The `show_link` parameter toggles the visibility of the links leading to the online platform `plot.ly` in your charts. Most of the time, this functionality is not needed, so you may want to turn it off by passing `show_link=False` to prevent accidental clicks on those links.

In [None]:
# Create a line (trace) for the global sales
trace0 = go.Scatter(x=years_df.index, y=years_df["Global_Sales"], name="Global Sales")

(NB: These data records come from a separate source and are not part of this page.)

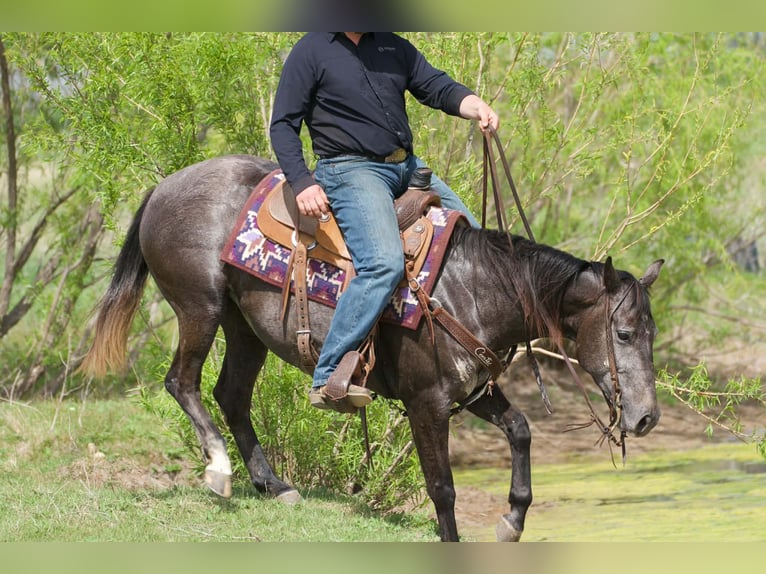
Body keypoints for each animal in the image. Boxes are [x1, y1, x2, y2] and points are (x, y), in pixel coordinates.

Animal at [81, 154, 664, 542]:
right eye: (624, 333)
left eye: (651, 334)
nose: (646, 418)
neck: (472, 288)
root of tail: (164, 186)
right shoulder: (427, 402)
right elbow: (442, 487)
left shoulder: (471, 391)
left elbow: (520, 430)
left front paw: (513, 519)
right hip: (198, 308)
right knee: (182, 382)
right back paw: (221, 471)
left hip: (243, 328)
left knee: (232, 395)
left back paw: (274, 484)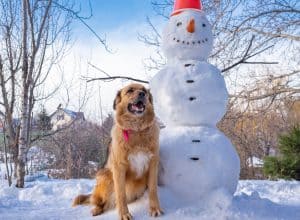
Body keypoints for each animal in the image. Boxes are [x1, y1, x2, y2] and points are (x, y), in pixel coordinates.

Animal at [72, 83, 163, 219]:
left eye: (144, 91)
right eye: (130, 90)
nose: (142, 94)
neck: (136, 131)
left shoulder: (153, 164)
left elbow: (153, 189)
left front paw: (154, 208)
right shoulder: (119, 167)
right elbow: (121, 194)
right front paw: (124, 214)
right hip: (105, 176)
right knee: (99, 202)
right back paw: (96, 210)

# Create a line (trace) for the number of games released
trace1 = go.Scatter(
    x=years_df.index, y=years_df["Number_of_Games"], name="Number of games released"
)

# Define the data array
data = [trace0, trace1]

# Set the title
layout = {"title": "Statistics for video games"}

# Create a Figure and plot it
fig = go.Figure(data=data, layout=layout)
fig.show()

As an option, you can save the plot in an html file:

In [None]:
plotly.offline.plot(fig, filename="years_stats.html", show_link=False);

#### Bar chart

Let's use a *bar chart* to compare the market share of different gaming platforms broken down by the number of new releases and by total revenue.

In [None]:
# Do calculations and prepare the dataset
platforms_df = (
    df.groupby("Platform")[["Global_Sales"]]
    .sum()
    .join(df.groupby("Platform")[["Name"]].count())
)
platforms_df.columns = ["Global_Sales", "Number_of_Games"]
platforms_df.sort_values("Global_Sales", ascending=False, inplace=True)

In [None]:
# Create a bar for the global sales
trace0 = go.Bar(
    x=platforms_df.index, y=platforms_df["Global_Sales"], name="Global Sales"
)

# Create a bar for the number of games released
trace1 = go.Bar(
    x=platforms_df.index,
    y=platforms_df["Number_of_Games"],
    name="Number of games released",
)

# Get together the data and style objects
data = [trace0, trace1]
layout = {"title": "Market share by gaming platform"}

# Create a `Figure` and plot it
fig = go.Figure(data=data, layout=layout)
fig.show()

#### Box plot

`plotly` also supports *box plots*. Let’s consider the distribution of critics' ratings by the genre of the game.

In [None]:
fig = go.Figure()
# Create a box trace for each genre in our dataset
for genre in df.Genre.unique():
    fig.add_trace(go.Box(y=df[df.Genre == genre].Critic_Score, name=genre))

fig.show()